Records from a collection:
*** Block opens ***

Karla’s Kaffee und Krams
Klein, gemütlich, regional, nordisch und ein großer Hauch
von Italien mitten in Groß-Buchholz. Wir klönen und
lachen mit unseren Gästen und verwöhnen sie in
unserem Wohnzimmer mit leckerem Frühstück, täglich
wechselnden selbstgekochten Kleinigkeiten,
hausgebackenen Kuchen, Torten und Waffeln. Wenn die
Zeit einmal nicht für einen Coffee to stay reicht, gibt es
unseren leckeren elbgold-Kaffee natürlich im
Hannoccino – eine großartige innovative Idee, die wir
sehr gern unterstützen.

*** Block closes ***
*** Block opens ***

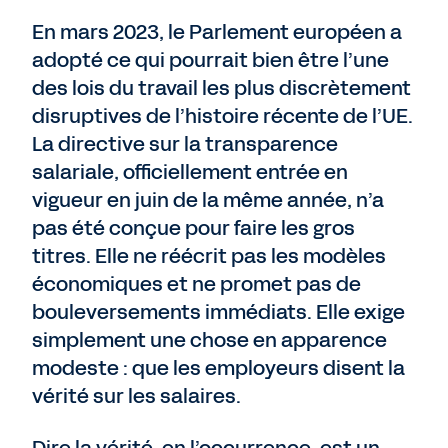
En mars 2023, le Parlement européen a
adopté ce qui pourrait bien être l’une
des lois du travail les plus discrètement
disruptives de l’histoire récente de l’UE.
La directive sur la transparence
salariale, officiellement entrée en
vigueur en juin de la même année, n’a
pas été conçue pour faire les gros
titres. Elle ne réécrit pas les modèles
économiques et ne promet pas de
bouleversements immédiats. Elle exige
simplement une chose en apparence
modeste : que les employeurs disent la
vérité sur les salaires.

*** Block closes ***

- Your instructions
Present the lines of the material from the one containing "Karla’s Kaffee und Krams" through the one containing "unseren leckeren elbgold-Kaffee natürlich im", both included, as a Markdown table with the columns "No." for the row number and "Line" for the text, leaving out any blank lines.

- Written solution
| No. | Line |
|---|---|
| 1 | Karla’s Kaffee und Krams |
| 2 | Klein, gemütlich, regional, nordisch und ein großer Hauch |
| 3 | von Italien mitten in Groß-Buchholz. Wir klönen und |
| 4 | lachen mit unseren Gästen und verwöhnen sie in |
| 5 | unserem Wohnzimmer mit leckerem Frühstück, täglich |
| 6 | wechselnden selbstgekochten Kleinigkeiten, |
| 7 | hausgebackenen Kuchen, Torten und Waffeln. Wenn die |
| 8 | Zeit einmal nicht für einen Coffee to stay reicht, gibt es |
| 9 | unseren leckeren elbgold-Kaffee natürlich im |